IMAGE OF EARTH AND QUILL

Guest Poet Nicole Peloquin



Until You Can Come With Me

I stand over you, 
Watching your chest rise 
And fall to the belabored hum of your ventilator.  
The machines beep in harmony to keep you alive, 
Although by looking at you, 
One would be easily mistaken by your appearance.  
Your rugged face brutally scarred and bruised 
Where flesh hit metal, glass, plastic.  
The tubes and lines branch from your body 
Skew the angelic glow 
Created by the white bedsheets that enshroud you.  
The smell you once held comforted, 
Your unique mix of Grey Flannel, booze and cigarettes 
Is now replaced by the repugnant odor
Of sanitizer and medical supplies.  

But you are unaffected.  

Lying in your endless 
Sleep I watch over you. 
You are my guardian angel 
But who's there to catch you 
As you fall from grace.  
I will stand vigil over you 
I will I watch the machines struggle to keep you alive.  
The once comforting gaze 
Of your soft blue eyes 
Now haunts me 
As they stare at the bleached white ceiling above.  

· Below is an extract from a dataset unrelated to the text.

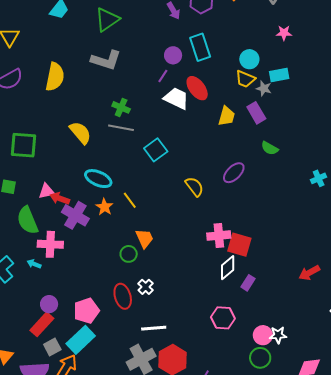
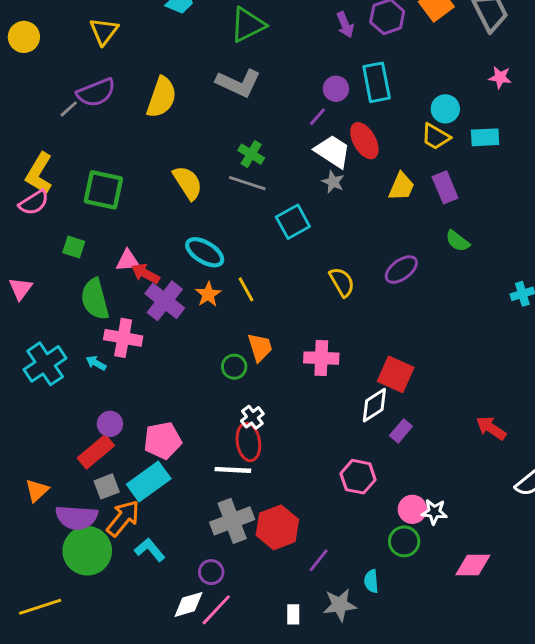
gray star: (264, 88) -> (333, 182), moved
pink cross: (219, 236) -> (321, 358), moved
red arrow: (309, 273) -> (491, 428), turned 55
red ellipse: (123, 296) -> (248, 442), moved
white line: (154, 328) -> (233, 470), moved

But I can see the struggle behind those empty glass globes. 
Wanting to come back to us, 
To talk again, 
To see again, 
To live again.  
I know you can hear me, 
The beeping machines increase their pace 
As you try to swim to the surface
Of the black jelly that encompasses you.  
The effort frustrates both of us; 
Your will to live 
And my desire to see you survive.  

But only you can do this.  

And I will stand here, 
Watching your chest 
Rise 
And fall
To the belabored hum of the ventilator, 
I'm not leaving 
Until you can come with me.


January, 2000


Nicole Peloquin's Questions:

1)Are my visual images strong enough?

2)Does the statement that the smell once comforted confuse?  Or does the eyes that once comforted?

3)Do I show and not tell the emotions and the hospital situation?

4)Is it something that everyone would be able to relate to or just the people who have had loved ones in such a dire situation?